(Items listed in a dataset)
--- --- ---

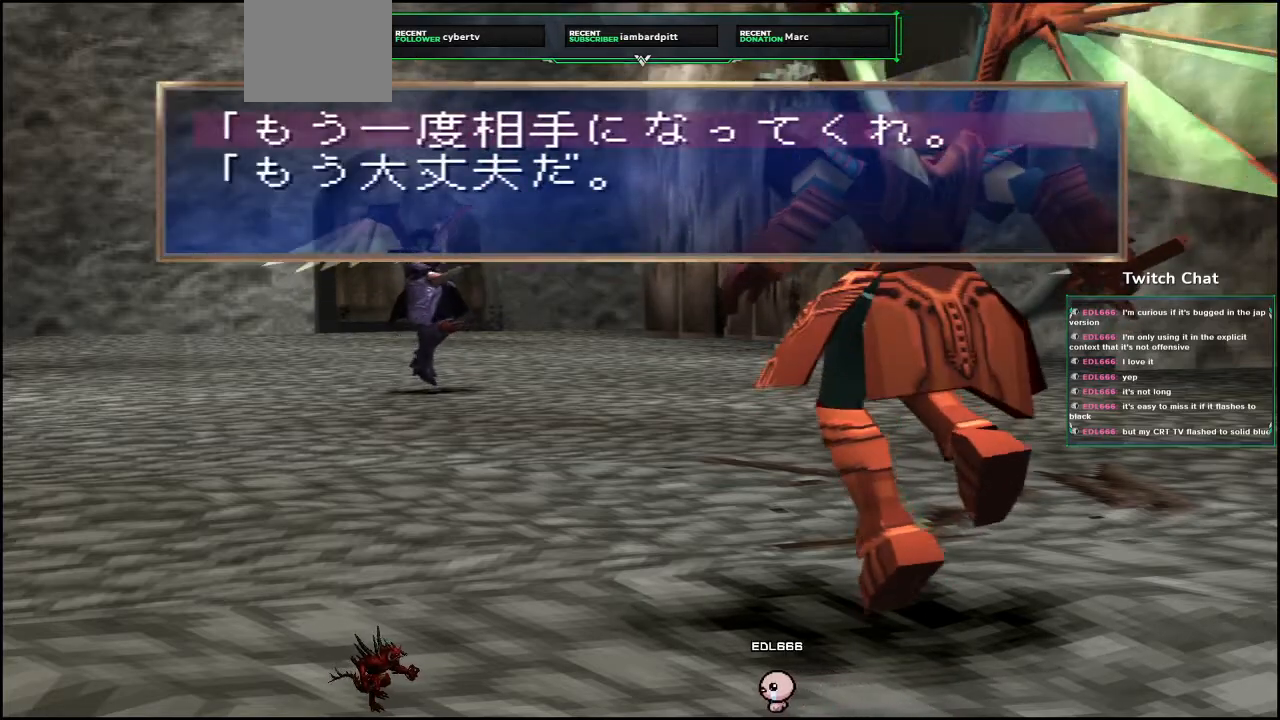
{"dt_ms": 500, "buttons": ["CIRCLE"], "left_stick": "center", "right_stick": "center", "events": [[100, "DPAD_DOWN", "up"], [417, "CIRCLE", "down"]]}
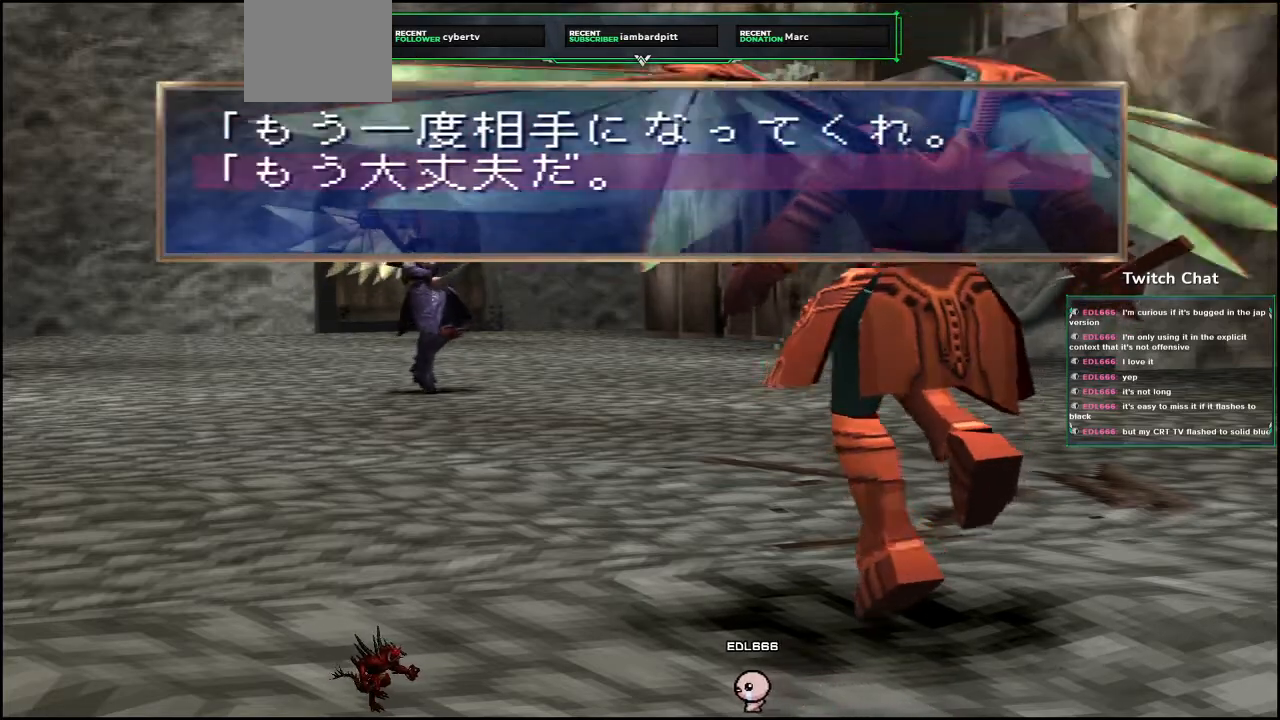
{"dt_ms": 500, "buttons": [], "left_stick": "center", "right_stick": "center", "events": [[67, "CIRCLE", "up"]]}
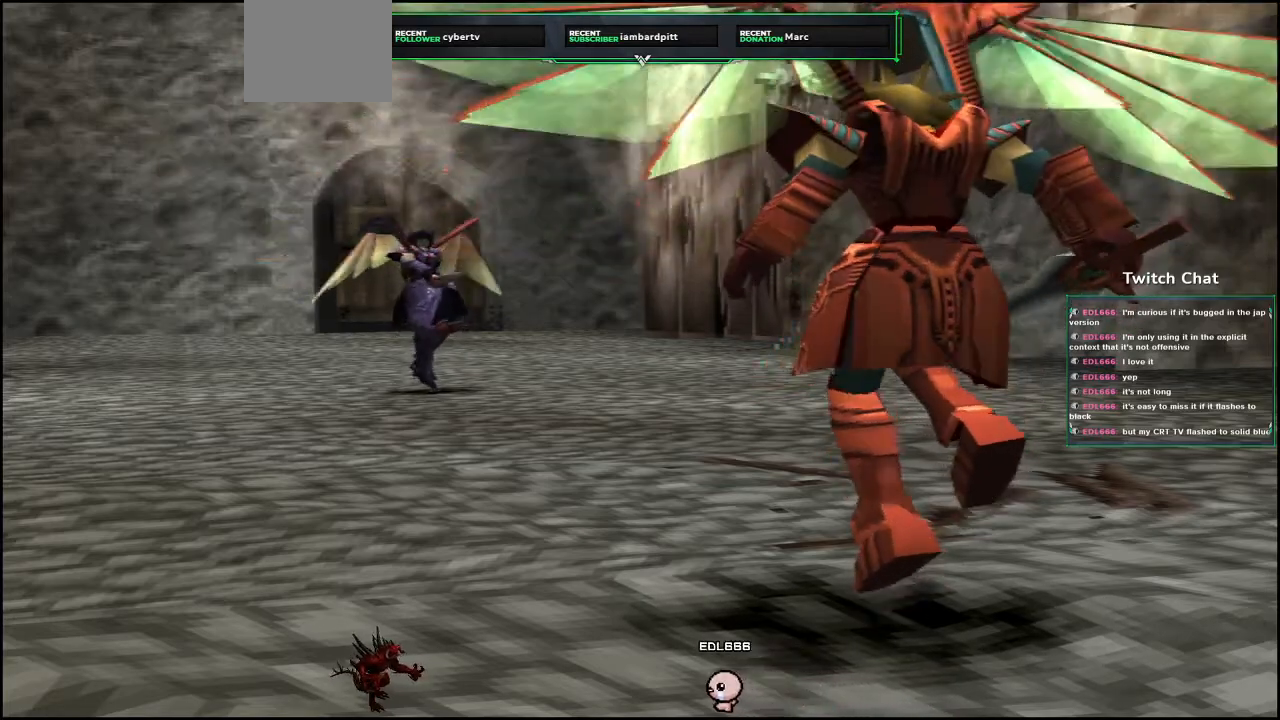
{"dt_ms": 500, "buttons": [], "left_stick": "center", "right_stick": "down", "events": [[217, "right_stick", "down"]]}
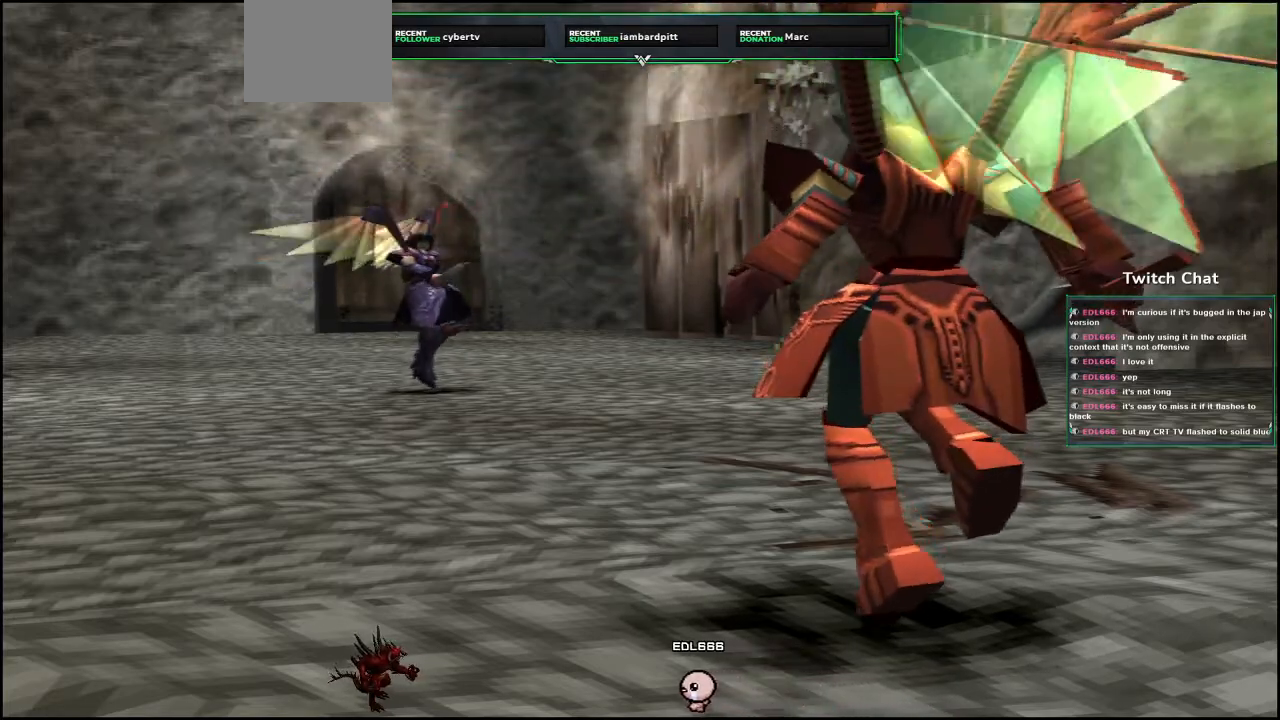
{"dt_ms": 500, "buttons": [], "left_stick": "center", "right_stick": "center", "events": [[250, "right_stick", "center"], [333, "right_stick", "down"], [467, "right_stick", "center"]]}
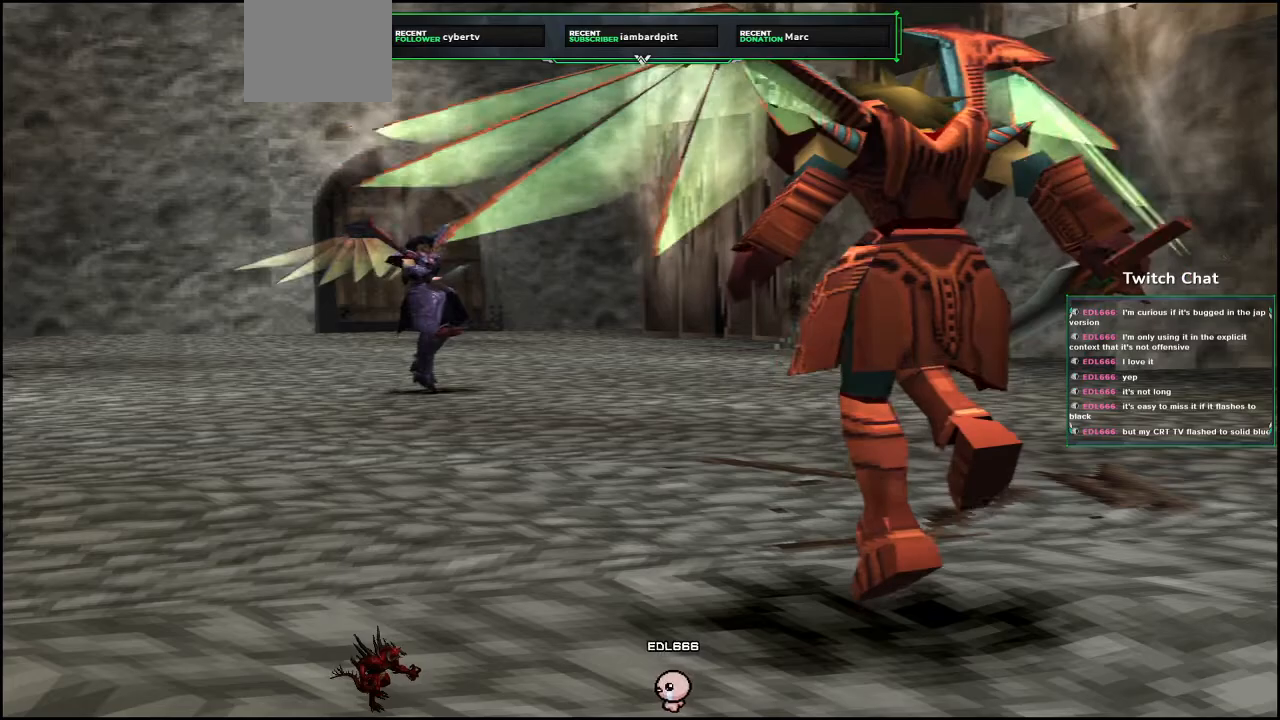
{"dt_ms": 500, "buttons": [], "left_stick": "center", "right_stick": "center", "events": []}
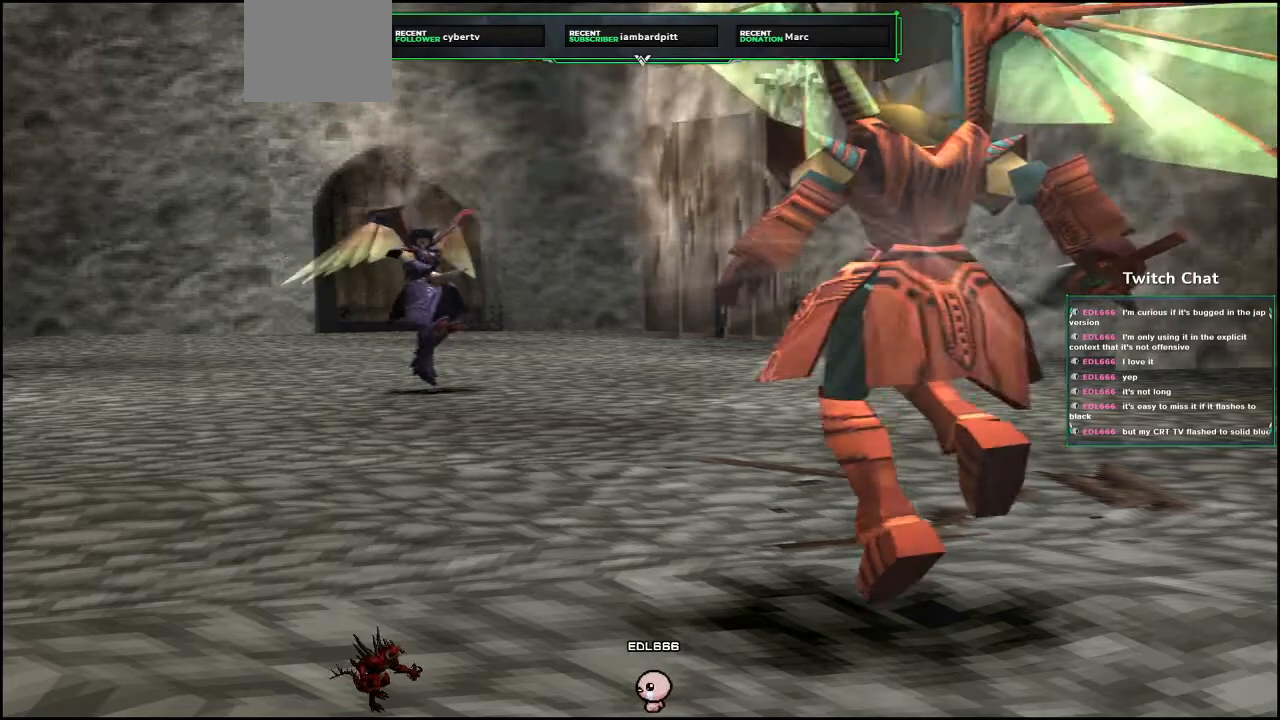
{"dt_ms": 1000, "buttons": [], "left_stick": "down", "right_stick": "right"}
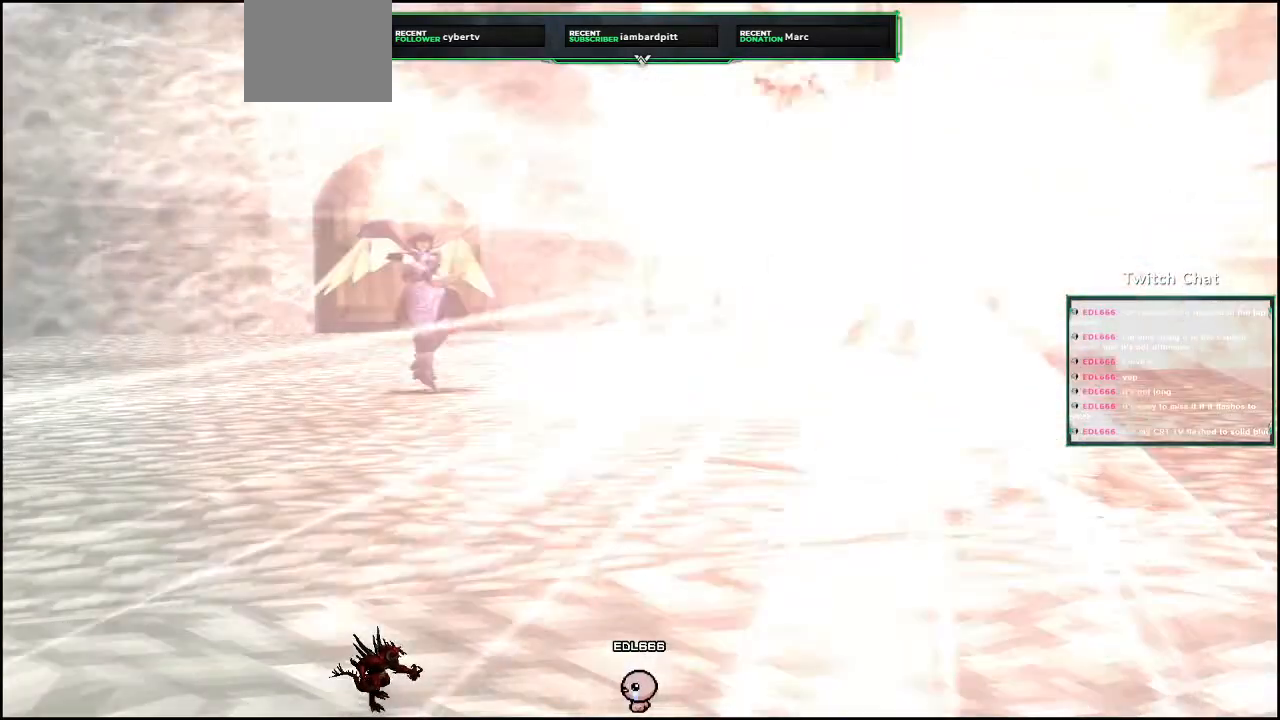
{"dt_ms": 500, "buttons": [], "left_stick": "down", "right_stick": "right", "events": []}
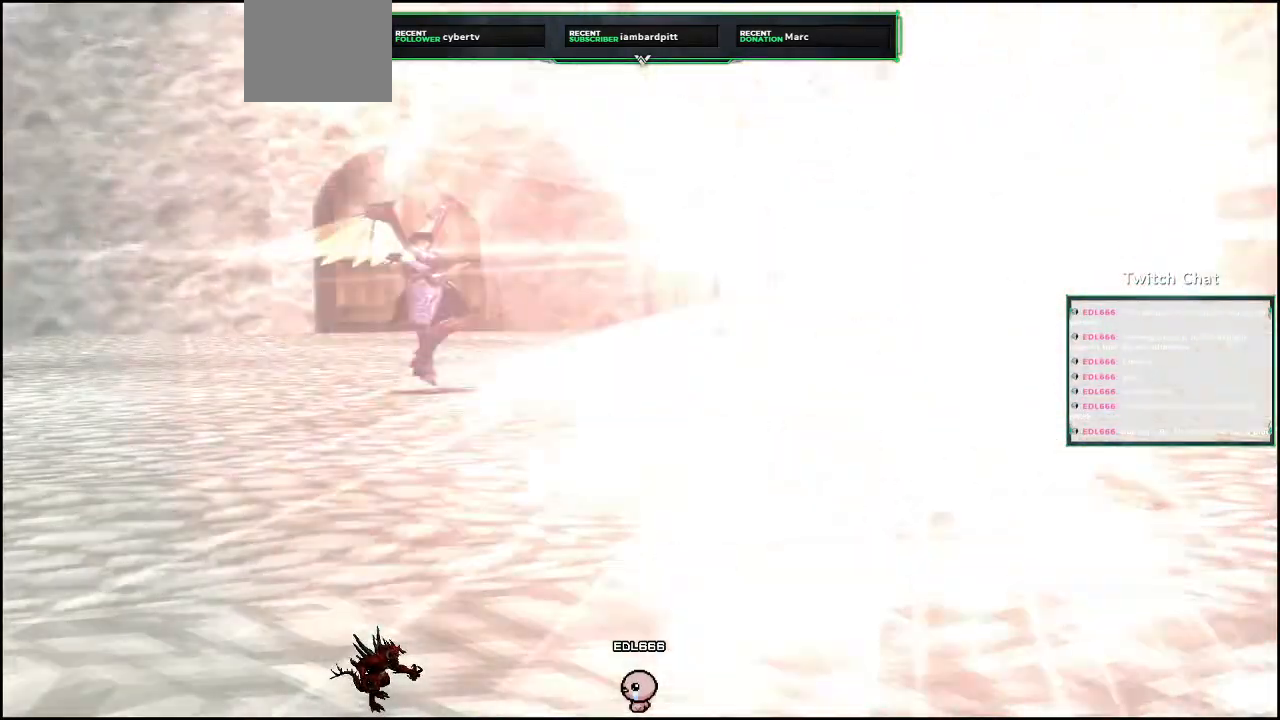
{"dt_ms": 1000, "buttons": [], "left_stick": "center", "right_stick": "center"}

--- --- ---

- _What is expected_
Filter the records above for "CIRCLE" and copy every matching line.

- _Response area_
{"dt_ms": 500, "buttons": ["CIRCLE"], "left_stick": "center", "right_stick": "center", "events": [[100, "DPAD_DOWN", "up"], [417, "CIRCLE", "down"]]}
{"dt_ms": 500, "buttons": [], "left_stick": "center", "right_stick": "center", "events": [[67, "CIRCLE", "up"]]}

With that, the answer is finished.